A pair of ASE chemosensory neurons, ASEL and ASER, are major salt sensors, and play critical roles in chemotaxis to NaCl. Calcium imaging has previously revealed that ASEL and ASER are activated by an increase and decrease in NaCl concentrations, respectively (Suzuki et al., 2008; Ortiz et al., 2009). These asymmetric responses by ASEL and ASER to changes of NaCl concentrations are crucial to efficient chemotaxis of C. elegans toward higher concentrations of NaCl. While Goodman et al. (1998) reported in situ whole-cell patch-clump recording of ASER, electrophysiological characterisation of ASE neurons is still required to understand how the neurons respond to the NaCl concentration changes.Toward the goal, we have investigated electrophysiological properties of ASE neurons in wild-type C. elegans by in vivo whole-cell patch-clamp recordings, and have found that both of ASE neurons showed resting membrane potentials of approximately -60 mV and membrane resistances of about 2 Gomega. In both of ASE neurons, voltage responses to current injections showed solitary action potentials. Depolarization of wild-type ASEL was observed when a puff of 150 mM NaCl was applied to the animal's nose in bath solution containing 50 mM NaCl. On the other hand, a puff of NaCl-free buffer induced ASER depolarization. These results are consistent with those of calcium imaging. To understand roles of the action potentials in ASE, we are currently trying to analyse electrophysiological properties of ASE neurons in various mutants.References1. Suzuki et al., Nature 454: 114-118 (2008)2. Ortiz et al., Current Biology 19: 996-1004 (2009)3. Goodman et al., Neuron 20: 763-772 (1998).

RJ Eustance et al. (1999) International C. elegans Meeting "UNC-13 and Synaptic Neurotransmission"

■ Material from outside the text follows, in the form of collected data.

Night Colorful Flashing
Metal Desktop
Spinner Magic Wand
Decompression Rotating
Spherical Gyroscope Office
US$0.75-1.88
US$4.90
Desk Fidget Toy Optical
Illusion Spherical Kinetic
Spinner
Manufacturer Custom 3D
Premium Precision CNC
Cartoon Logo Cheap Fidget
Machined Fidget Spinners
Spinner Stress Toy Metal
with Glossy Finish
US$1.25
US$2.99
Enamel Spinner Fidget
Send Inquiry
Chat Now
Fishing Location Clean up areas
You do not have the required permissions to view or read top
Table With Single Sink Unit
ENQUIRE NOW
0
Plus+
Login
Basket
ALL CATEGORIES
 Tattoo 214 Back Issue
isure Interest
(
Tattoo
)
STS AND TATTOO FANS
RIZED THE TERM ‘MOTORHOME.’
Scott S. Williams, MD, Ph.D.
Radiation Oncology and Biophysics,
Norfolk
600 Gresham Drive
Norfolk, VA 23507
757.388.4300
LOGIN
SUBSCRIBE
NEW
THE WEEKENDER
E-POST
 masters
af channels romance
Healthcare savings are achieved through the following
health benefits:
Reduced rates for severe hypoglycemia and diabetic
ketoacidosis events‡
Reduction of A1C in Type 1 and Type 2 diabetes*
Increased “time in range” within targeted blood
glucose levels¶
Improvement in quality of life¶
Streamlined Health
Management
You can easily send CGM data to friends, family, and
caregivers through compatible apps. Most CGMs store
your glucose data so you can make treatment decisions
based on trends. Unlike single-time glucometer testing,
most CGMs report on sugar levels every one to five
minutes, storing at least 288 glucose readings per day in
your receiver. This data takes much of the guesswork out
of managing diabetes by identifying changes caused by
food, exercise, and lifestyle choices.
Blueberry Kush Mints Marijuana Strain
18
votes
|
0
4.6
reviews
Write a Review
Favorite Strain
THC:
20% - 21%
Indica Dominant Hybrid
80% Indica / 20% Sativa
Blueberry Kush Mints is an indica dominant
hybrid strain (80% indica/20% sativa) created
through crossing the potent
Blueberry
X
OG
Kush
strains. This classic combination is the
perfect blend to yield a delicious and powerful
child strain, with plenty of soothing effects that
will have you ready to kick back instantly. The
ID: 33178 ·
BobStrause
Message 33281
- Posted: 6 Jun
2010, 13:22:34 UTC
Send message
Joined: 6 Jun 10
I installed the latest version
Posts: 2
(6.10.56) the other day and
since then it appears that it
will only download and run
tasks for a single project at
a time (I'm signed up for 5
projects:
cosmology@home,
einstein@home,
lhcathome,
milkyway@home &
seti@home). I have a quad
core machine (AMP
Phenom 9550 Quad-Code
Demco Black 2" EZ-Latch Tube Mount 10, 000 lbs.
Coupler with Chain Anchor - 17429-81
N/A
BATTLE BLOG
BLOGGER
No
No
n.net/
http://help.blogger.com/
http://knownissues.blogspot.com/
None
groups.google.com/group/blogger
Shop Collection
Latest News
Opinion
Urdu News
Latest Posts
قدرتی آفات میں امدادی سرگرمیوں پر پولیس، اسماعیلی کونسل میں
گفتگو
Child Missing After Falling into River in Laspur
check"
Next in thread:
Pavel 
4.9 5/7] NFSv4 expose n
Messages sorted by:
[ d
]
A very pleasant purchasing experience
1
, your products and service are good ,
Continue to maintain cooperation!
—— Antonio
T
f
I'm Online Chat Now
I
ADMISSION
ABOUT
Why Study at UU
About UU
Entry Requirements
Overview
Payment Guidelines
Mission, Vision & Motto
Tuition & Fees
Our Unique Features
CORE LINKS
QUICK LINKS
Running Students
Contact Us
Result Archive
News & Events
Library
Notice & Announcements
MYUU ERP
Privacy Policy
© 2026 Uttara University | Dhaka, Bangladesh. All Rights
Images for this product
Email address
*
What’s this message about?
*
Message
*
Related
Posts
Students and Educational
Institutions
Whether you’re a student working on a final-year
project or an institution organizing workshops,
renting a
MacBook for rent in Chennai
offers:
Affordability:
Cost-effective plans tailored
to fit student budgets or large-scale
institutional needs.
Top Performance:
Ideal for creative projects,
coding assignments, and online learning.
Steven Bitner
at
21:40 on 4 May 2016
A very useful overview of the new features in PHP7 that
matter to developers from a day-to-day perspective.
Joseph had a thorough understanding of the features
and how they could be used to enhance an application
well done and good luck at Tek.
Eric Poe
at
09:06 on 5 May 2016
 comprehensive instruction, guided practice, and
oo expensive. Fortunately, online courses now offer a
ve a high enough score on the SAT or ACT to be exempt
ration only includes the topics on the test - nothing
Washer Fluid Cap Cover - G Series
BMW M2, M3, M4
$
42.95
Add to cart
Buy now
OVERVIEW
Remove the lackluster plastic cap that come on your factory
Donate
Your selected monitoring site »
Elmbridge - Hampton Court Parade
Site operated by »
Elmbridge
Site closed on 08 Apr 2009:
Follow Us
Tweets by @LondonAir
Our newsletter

J Duerr, RJ Eustance, I Maruyama, J Rand, A Duke, H Maruyama, J McManus

[International C. elegans Meeting, 1999]

unc-13 is essential for normal neuronal function and is involved in neurotransmitter release; C. elegans mutants are uncoordinated and resistant to the anti-cholinesterase aldicarb. UNC-13 has several regions homologous to PKC regulatory domains conferring it with calcium, phorbol ester and phospholipid binding properties (Maruyama and Brenner, PNAS 88 , 1991). These binding properties indicate that UNC-13 may regulate neurotransmitter release in response to calcium and as part of a signal transduction pathway. A 5.9kb transcript coding for a 200kDa protein was initially identified (Maruyama and Brenner, PNAS 88, 1991). We identified two additional types of transcripts using cDNA library screens and RACE. One transcript includes a 1kb alternatively spliced exon and another transcript lacks the 5' region included in the other two transcripts. All three transcripts are identical at the 3' end. 21 of the 40 unc-13 alleles in our collection are sequenced. Mutations in the 5' end alter two types of transcripts resulting in an uncoordinated coily phenotype. A 2.8kb deletion at the 3' end removes all unc-13 transcripts, resulting in a lethal phenotype. This 2.8kb deletion was identified by Bob Barstead using PCR analysis. Antibodies recognizing different regions of UNC-13 indicate that protein products from the three transcripts have different expression and localization patterns. Antibodies recognizing the N-terminal region label synapses, but not synaptic vesicles, of most or all neurons. Many unc-13 alleles have decreased staining with this antibody. Antibodies against the region coded for by the alternatively spliced exon stain some sensory neurons and some neuronal processes. Antibodies recognizing the C-terminal region, common to all predicted UNC-13 proteins, label synapses and neuronal processes of most or all neurons. This staining pattern decreases in only 3 alleles, all of which are lethal or partially lethal. The existence of several unc-13 transcripts, the alternate antibody staining patterns, and the phenotypes resulting from elimination of some or all transcripts suggest that unc-13 protein products have different expression and localization patterns and possibly different functions.